WebMD is bringing former advertisers back on board
Despite its traditionally tight-lipped earnings call, WebMD managed to share some information about its marketing plans and third-quarter results.
Among them: revenues were up almost 11.5% during the quarter compared to the same period last year, while sales and marketing expenses dipped almost 2%. The consumer and professional health company saw advertising on its public portals rise 12%, to almost $110 million, compared to around $98 million for the same period last year.
CEO David Schlanger attributed the increases to several factors, including the return of advertisers who migrated to other sites or split their ad budgets across a greater number of partners, the company's focus on being more customer-centric, and a general loosening up in the pharmaceutical advertising space as the industry prepares for an era of new drugs.
The company said increased traffic rose along with advertising dollars during the quarter across the WebMD health network, which includes consumer and professional sites such as MedicineNet, eMedicineHealth and RxList, among others.
Unique visitors rose 29% to 138 million compared to the same period last year, and page views rose 15%, to 2.95 billion. Desktop traffic rose 3% during the quarter compared to last year, fueled in part by an increase in mobile use.

What you need to do:
[1] In the WebMD article, copy the stretch from "CEO David Schlanger" through "RxList, among others.", switching "pharmaceutical" to "biotech".
[2] According to the WebMD article, how many page views did the company record during the quarter?
[3] Write the next part of the WebMD article, picking up after its final sentence.
The lines after this point come from a different source.

Entries supplied:
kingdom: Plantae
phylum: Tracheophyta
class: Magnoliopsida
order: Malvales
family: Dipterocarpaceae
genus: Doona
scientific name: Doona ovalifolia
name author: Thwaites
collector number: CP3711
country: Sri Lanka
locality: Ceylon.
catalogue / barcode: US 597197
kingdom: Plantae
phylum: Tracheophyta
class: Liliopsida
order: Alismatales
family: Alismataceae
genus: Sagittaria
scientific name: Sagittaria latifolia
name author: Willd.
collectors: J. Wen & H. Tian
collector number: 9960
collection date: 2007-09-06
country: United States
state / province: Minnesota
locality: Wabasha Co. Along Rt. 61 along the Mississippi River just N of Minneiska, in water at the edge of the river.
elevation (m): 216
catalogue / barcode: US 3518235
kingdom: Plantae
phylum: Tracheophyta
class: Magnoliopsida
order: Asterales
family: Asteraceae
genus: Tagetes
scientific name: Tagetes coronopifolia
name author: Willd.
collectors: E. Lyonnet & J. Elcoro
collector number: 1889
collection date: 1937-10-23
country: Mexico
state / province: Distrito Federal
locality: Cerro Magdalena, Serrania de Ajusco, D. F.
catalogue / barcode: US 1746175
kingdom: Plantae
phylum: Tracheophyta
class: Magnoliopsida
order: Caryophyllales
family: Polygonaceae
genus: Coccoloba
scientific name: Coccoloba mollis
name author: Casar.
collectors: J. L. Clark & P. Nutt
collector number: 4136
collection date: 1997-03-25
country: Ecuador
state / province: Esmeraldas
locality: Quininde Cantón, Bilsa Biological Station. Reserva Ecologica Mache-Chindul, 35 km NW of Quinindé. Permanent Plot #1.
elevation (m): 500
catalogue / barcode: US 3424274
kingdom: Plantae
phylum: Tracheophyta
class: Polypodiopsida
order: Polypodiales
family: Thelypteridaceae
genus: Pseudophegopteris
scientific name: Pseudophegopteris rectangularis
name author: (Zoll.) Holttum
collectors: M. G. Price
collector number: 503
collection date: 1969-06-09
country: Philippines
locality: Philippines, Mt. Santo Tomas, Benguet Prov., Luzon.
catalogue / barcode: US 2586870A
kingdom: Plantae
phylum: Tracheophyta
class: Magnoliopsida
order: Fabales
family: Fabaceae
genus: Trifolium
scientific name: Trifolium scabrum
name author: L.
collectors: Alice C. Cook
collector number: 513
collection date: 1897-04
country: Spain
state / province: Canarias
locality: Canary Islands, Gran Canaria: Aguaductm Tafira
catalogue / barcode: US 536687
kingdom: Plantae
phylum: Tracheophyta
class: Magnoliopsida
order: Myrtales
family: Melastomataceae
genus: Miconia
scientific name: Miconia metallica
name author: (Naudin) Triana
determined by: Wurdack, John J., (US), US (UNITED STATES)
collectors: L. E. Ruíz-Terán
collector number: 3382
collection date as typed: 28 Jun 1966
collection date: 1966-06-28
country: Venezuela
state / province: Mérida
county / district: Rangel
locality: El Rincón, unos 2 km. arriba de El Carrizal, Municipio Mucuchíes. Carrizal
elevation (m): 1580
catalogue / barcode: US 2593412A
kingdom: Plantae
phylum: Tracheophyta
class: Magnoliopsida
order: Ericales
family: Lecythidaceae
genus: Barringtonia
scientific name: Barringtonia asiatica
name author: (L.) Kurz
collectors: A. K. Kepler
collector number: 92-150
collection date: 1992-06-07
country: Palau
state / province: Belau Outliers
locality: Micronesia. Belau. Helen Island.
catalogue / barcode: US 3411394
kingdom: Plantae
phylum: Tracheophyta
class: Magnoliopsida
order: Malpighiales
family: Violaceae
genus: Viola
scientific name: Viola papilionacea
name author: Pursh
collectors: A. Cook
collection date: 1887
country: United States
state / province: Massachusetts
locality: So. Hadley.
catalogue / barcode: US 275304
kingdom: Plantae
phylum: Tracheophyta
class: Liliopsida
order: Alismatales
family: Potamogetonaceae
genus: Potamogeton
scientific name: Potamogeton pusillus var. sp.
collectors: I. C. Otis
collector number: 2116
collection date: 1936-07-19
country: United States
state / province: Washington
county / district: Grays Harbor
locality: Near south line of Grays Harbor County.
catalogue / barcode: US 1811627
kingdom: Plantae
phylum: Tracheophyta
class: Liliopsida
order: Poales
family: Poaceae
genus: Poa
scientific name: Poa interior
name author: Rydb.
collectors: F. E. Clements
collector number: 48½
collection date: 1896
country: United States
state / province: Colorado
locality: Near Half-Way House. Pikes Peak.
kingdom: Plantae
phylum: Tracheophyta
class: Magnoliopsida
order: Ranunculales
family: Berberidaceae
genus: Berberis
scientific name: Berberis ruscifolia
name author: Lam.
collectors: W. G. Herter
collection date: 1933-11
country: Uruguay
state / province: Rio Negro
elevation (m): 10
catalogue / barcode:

Per-task answers:
[1]
CEO David Schlanger attributed the increases to several factors, including the return of advertisers who migrated to other sites or split their ad budgets across a greater number of partners, the company's focus on being more customer-centric, and a general loosening up in the biotech advertising space as the industry prepares for an era of new drugs.
The company said increased traffic rose along with advertising dollars during the quarter across the WebMD health network, which includes consumer and professional sites such as MedicineNet, eMedicineHealth and RxList, among others.

[2] 2.95 billion

[3]
The company said the relaunched WebMD app, which included enhancements such as lifestyle content and an expanded local provider search, encouraged longer, more frequent visits. The company said it launched an advertising opportunity called Medscape Brand Alerts which serves up mobile and desktop-friendly ads. The project is in its early days, but the company said the client that has signed on has been happy.
The company indicated it has also been hammering away at initiatives launched earlier in the year and announced it closed a deal last week to buy Avado, which specializes in cloud-based patient relationship management. WebMD's professional app and relaunched consumer app already allowed doctors to share instructions and information with patients in a secure environment, but public relations VP Kate Hahn tells MM&M the Avado buy will help the company expand its connectivity offerings.
Tuesday's release hints at a change of pace. The company has been wading through over a year of change that included the unexpected ouster of its CEO Cavan Redmond in May and an ad slump that forced the company to weather the year with 14% fewer employees.